High schoolers learn money management

RICHMOND, VA (WWBT) - This fall, the Virginia Board of Education has decided that high school students, starting with the class of 2014, will have to a class in how to manage money, credit cards, and debt. Two local companies, Union Bank and Genworth, have teamed up to bring an interactive program into local schools to help students meet that requirement.

These students are learning something they often don't learn in school. How to manage their money.

Said Huguenot High School junior Janickal Hanson, "I've learned about different types of savings accounts, how to budget my money, the risk of stocks and bonds, investing my money long term, short term, different options I have."

Added fellow junior Joseph Jeffers, "Credit, bank accounts, retirement plans, IRA, 401K and your 403."

Their class at Huguenot High School is one of hundreds across the state using a new web-based program called "My Money, My Future" from a D.C. company called EverFi. The program engages kids like a video game.
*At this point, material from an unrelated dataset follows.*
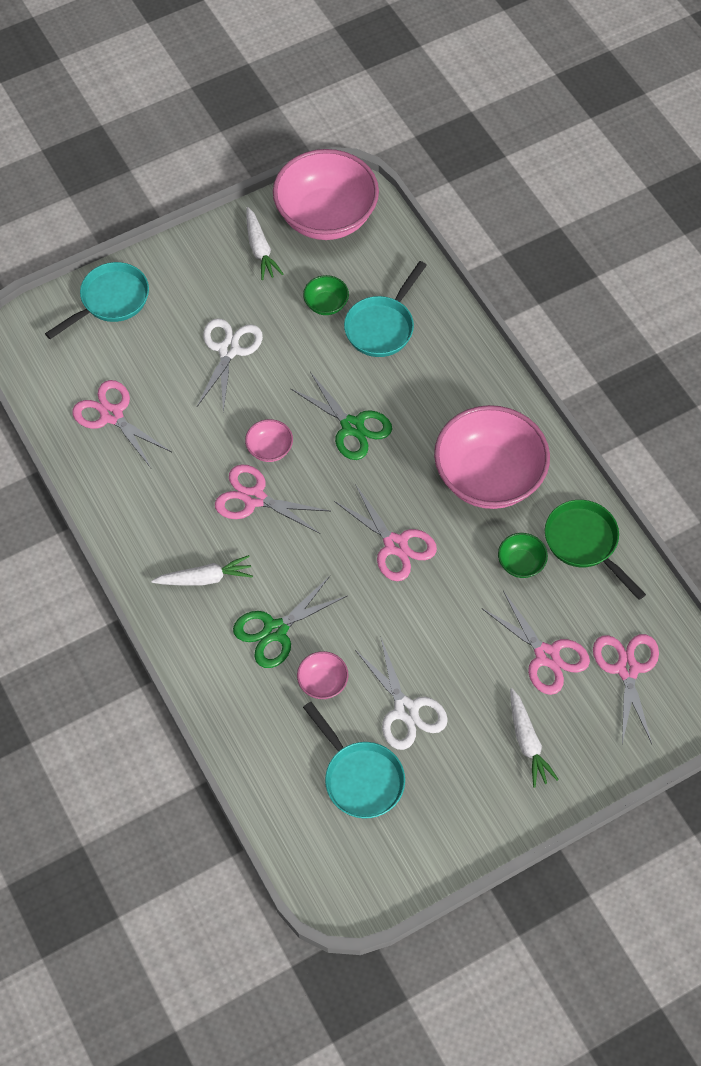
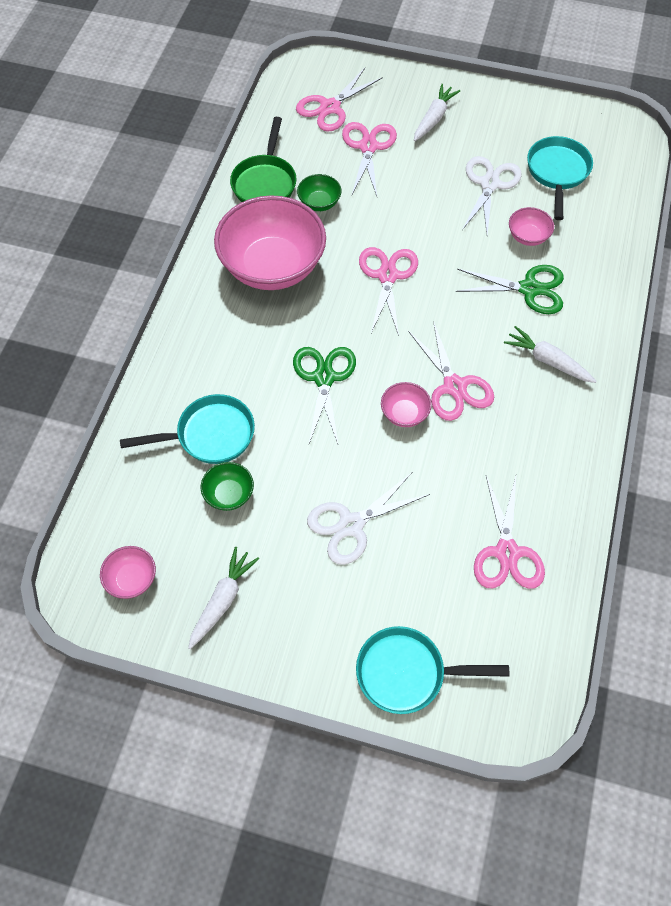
camera: 135 degrees left, 0 degrees up
(326, 217) = (132, 579): pink bowl -> pink bowl, size x0.42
There's even an avatar where they make a character's financial decisions.

Explains EverFi's Vice President of Business Development Ryan Swift, "They click around the environment, they meet a narrator who's going to guide them through that module and they complete a series of tasks, usually an animation will include that."

This fall, the Board of Education will start requiring high school students to take financial literacy. Said Swift, "We've mapped our curriculum so that it meets all the standards."

The Genworth Foundation and Union First Market Bank donated the funds to put the program into schools. Said Union Bank President Dave Fairchild, "Kids that get out of school, they're bombarded by opportunities to buy, to increase debt. Some of them have never had an opportunity to understand what that means."

Said Heidi Crapol, Vice President of Community Relations for Genworth Financial, "Now's the time to really give kids the fundamentals of making good choices, rent or buy their first home, go to college and undertake a loan."

The Genworth Foundation is sponsoring the program in 300 schools across the state. Union First Market Bank is sponsoring 70 schools. EverFi hopes to bring the program into even more schools as students are required to learn financial literacy.